Take the trematode, for example. Trematodes, or flukes, are flatworm parasites that live an exceedingly complex life. Flukes need at least two hosts to complete their lifecycle, with asexual reproduction occurring in a mollusk host - like a snail - and sexual reproduction occurring in a vertebrate host - like a human. To get inside a vertebrate, free-swimming larvae that emerge from the mollusk either penetrate the vertebrate’s skin directly, or, often, infect a second intermediate host – like a fish - which is subsequently consumed by the final vertebrate host. There are thousands of flukes on an endless circular path of life in the ocean, and a group of scientists recently showed that they may just like it hot A 9,600 year record of flukes from the last 10,000 years indicates that parasite transmission spikes during the course of the sea-level rise associated with a warming climate.
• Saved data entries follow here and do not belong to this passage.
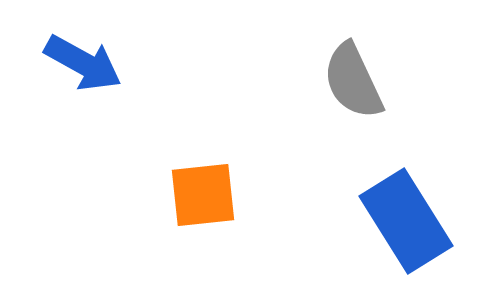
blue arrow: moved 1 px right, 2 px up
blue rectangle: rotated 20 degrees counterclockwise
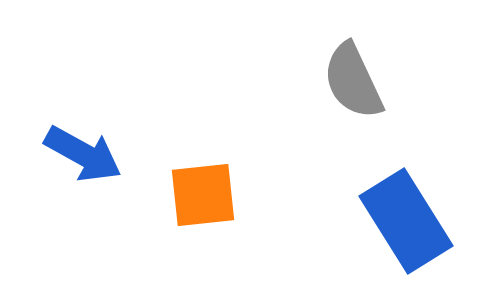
blue arrow: moved 91 px down
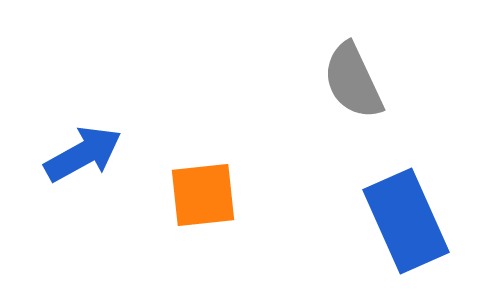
blue arrow: rotated 58 degrees counterclockwise
blue rectangle: rotated 8 degrees clockwise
Another group of scientists backed up this finding using laboratory studies showing that the production of larval fluke in mollusks booms when subject to environments manipulated to create heat wave conditions like those anticipated in the future.
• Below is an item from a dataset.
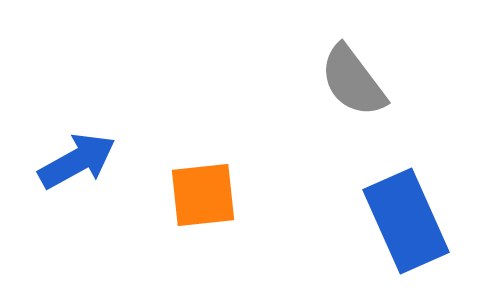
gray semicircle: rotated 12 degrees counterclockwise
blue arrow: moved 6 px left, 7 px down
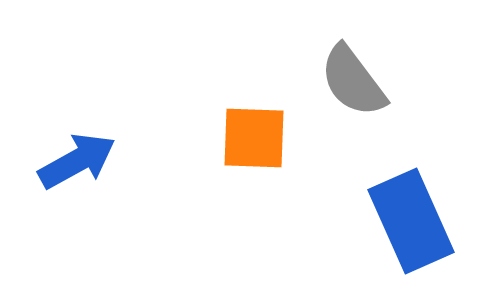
orange square: moved 51 px right, 57 px up; rotated 8 degrees clockwise
blue rectangle: moved 5 px right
Flukes are not the only type of flatworms predicted to benefit from warmer waters. Consider, for example, the mind-bending avian tapeworm, Schistocephalus solidus, with a transmission strategy sophisticated enough to challenge any parasite ick-factor with awe. Before being gobbled up by birds, S. solidus replicates in the bird’s prey, a fish called the threespine stickleback. Not only does S. solidus grow faster in warmer water, but it manipulates its zombie-like host to seek out warmer water. The parasitized stickleback’s behavior gets even weirder, and it starts to spend more time on the surface of the water, where it becomes easy prey for the tapeworm’s final bird host. Thus, warmer water increases the rate of tapeworm replication and transmission between their fish hosts and their bird hosts.

There is no way to predict how all complex marine parasites will respond to oceanic warming. There will be winners and losers, because parasites with different transmission strategies and thermal tolerances will respond differently to environmental change. Plus, transmission success depends on how both the parasite and its host species respond to change. For parasites with complex lifecycles, like trematodes and tapeworms, success or failure will depend on the success of many different species in the face of climate change. But so far, it seems, at least some parasites like it hot.

REFERENCES

J. W. Huntley, F. T. Fürsich, M. Alberti, M. Hethke, C. Liu, A complete Holocene record of trematode-bivalve infection and implications for the response of parasitism to climate change. Proc. Natl. Acad. Sci. U. S. A., 1–6 (2014).

V. Macnab, I. Barber, Some (worms) like it hot: Fish parasites grow faster in warmer water, and alter host thermal preferences. Glob. Chang. Biol. 18, 1540–1548 (2012).

A. Studer, R. Poulin, Differential effects of temperature variability on the transmission of a marine parasite. Mar. Biol. 160, 2763–2773 (2013).